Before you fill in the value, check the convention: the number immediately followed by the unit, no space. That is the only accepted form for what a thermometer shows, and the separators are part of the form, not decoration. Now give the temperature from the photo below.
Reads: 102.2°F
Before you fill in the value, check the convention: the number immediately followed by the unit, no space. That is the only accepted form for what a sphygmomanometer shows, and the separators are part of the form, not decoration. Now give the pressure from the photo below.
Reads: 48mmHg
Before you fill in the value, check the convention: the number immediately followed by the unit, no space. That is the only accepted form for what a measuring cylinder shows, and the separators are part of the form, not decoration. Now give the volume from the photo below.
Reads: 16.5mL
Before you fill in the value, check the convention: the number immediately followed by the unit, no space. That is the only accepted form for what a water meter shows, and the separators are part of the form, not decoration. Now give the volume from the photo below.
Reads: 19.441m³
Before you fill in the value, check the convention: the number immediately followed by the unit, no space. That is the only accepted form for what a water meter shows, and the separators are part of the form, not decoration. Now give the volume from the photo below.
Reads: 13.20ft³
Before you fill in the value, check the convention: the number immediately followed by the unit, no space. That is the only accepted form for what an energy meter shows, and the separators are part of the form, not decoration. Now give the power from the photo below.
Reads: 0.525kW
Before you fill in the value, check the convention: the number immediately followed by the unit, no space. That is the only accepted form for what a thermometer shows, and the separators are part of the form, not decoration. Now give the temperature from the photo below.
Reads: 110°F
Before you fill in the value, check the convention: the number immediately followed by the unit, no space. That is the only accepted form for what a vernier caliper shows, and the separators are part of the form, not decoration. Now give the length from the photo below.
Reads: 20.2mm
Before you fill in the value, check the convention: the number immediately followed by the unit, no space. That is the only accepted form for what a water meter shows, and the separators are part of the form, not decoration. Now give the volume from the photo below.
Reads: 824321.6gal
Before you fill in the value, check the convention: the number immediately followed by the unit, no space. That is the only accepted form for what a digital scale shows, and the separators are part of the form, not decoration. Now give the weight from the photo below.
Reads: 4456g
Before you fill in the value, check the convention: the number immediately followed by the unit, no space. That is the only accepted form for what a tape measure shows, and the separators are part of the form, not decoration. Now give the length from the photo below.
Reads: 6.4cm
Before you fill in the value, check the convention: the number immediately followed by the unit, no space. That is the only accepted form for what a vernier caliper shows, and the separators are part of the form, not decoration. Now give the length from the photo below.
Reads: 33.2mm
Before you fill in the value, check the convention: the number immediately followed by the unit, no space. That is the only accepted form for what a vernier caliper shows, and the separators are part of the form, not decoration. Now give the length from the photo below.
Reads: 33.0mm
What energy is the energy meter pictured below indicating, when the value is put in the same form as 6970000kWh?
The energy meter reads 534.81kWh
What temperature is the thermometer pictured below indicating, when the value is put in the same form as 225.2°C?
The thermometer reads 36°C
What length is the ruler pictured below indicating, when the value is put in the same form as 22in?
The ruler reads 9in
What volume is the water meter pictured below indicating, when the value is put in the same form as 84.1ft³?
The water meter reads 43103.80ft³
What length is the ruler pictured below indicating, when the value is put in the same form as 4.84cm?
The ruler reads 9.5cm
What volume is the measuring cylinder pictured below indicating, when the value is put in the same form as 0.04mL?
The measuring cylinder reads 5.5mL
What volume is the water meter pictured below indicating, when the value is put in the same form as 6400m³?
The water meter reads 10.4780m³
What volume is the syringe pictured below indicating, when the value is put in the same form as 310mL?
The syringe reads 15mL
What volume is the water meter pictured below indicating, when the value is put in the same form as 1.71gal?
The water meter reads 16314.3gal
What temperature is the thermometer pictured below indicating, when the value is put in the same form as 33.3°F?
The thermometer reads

####

*TASK INSTRUCTIONS*. Render all of the data above as a JSON list of strings, with one string for each line and any blank lines omitted.

*EXERCISE SOLUTION*.
[
  "Before you fill in the value, check the convention: the number immediately followed by the unit, no space. That is the only accepted form for what a thermometer shows, and the separators are part of the form, not decoration. Now give the temperature from the photo below.",
  "Reads: 102.2°F",
  "Before you fill in the value, check the convention: the number immediately followed by the unit, no space. That is the only accepted form for what a sphygmomanometer shows, and the separators are part of the form, not decoration. Now give the pressure from the photo below.",
  "Reads: 48mmHg",
  "Before you fill in the value, check the convention: the number immediately followed by the unit, no space. That is the only accepted form for what a measuring cylinder shows, and the separators are part of the form, not decoration. Now give the volume from the photo below.",
  "Reads: 16.5mL",
  "Before you fill in the value, check the convention: the number immediately followed by the unit, no space. That is the only accepted form for what a water meter shows, and the separators are part of the form, not decoration. Now give the volume from the photo below.",
  "Reads: 19.441m³",
  "Before you fill in the value, check the convention: the number immediately followed by the unit, no space. That is the only accepted form for what a water meter shows, and the separators are part of the form, not decoration. Now give the volume from the photo below.",
  "Reads: 13.20ft³",
  "Before you fill in the value, check the convention: the number immediately followed by the unit, no space. That is the only accepted form for what an energy meter shows, and the separators are part of the form, not decoration. Now give the power from the photo below.",
  "Reads: 0.525kW",
  "Before you fill in the value, check the convention: the number immediately followed by the unit, no space. That is the only accepted form for what a thermometer shows, and the separators are part of the form, not decoration. Now give the temperature from the photo below.",
  "Reads: 110°F",
  "Before you fill in the value, check the convention: the number immediately followed by the unit, no space. That is the only accepted form for what a vernier caliper shows, and the separators are part of the form, not decoration. Now give the length from the photo below.",
  "Reads: 20.2mm",
  "Before you fill in the value, check the convention: the number immediately followed by the unit, no space. That is the only accepted form for what a water meter shows, and the separators are part of the form, not decoration. Now give the volume from the photo below.",
  "Reads: 824321.6gal",
  "Before you fill in the value, check the convention: the number immediately followed by the unit, no space. That is the only accepted form for what a digital scale shows, and the separators are part of the form, not decoration. Now give the weight from the photo below.",
  "Reads: 4456g",
  "Before you fill in the value, check the convention: the number immediately followed by the unit, no space. That is the only accepted form for what a tape measure shows, and the separators are part of the form, not decoration. Now give the length from the photo below.",
  "Reads: 6.4cm",
  "Before you fill in the value, check the convention: the number immediately followed by the unit, no space. That is the only accepted form for what a vernier caliper shows, and the separators are part of the form, not decoration. Now give the length from the photo below.",
  "Reads: 33.2mm",
  "Before you fill in the value, check the convention: the number immediately followed by the unit, no space. That is the only accepted form for what a vernier caliper shows, and the separators are part of the form, not decoration. Now give the length from the photo below.",
  "Reads: 33.0mm",
  "What energy is the energy meter pictured below indicating, when the value is put in the same form as 6970000kWh?",
  "The energy meter reads 534.81kWh",
  "What temperature is the thermometer pictured below indicating, when the value is put in the same form as 225.2°C?",
  "The thermometer reads 36°C",
  "What length is the ruler pictured below indicating, when the value is put in the same form as 22in?",
  "The ruler reads 9in",
  "What volume is the water meter pictured below indicating, when the value is put in the same form as 84.1ft³?",
  "The water meter reads 43103.80ft³",
  "What length is the ruler pictured below indicating, when the value is put in the same form as 4.84cm?",
  "The ruler reads 9.5cm",
  "What volume is the measuring cylinder pictured below indicating, when the value is put in the same form as 0.04mL?",
  "The measuring cylinder reads 5.5mL",
  "What volume is the water meter pictured below indicating, when the value is put in the same form as 6400m³?",
  "The water meter reads 10.4780m³",
  "What volume is the syringe pictured below indicating, when the value is put in the same form as 310mL?",
  "The syringe reads 15mL",
  "What volume is the water meter pictured below indicating, when the value is put in the same form as 1.71gal?",
  "The water meter reads 16314.3gal",
  "What temperature is the thermometer pictured below indicating, when the value is put in the same form as 33.3°F?",
  "The thermometer reads"
]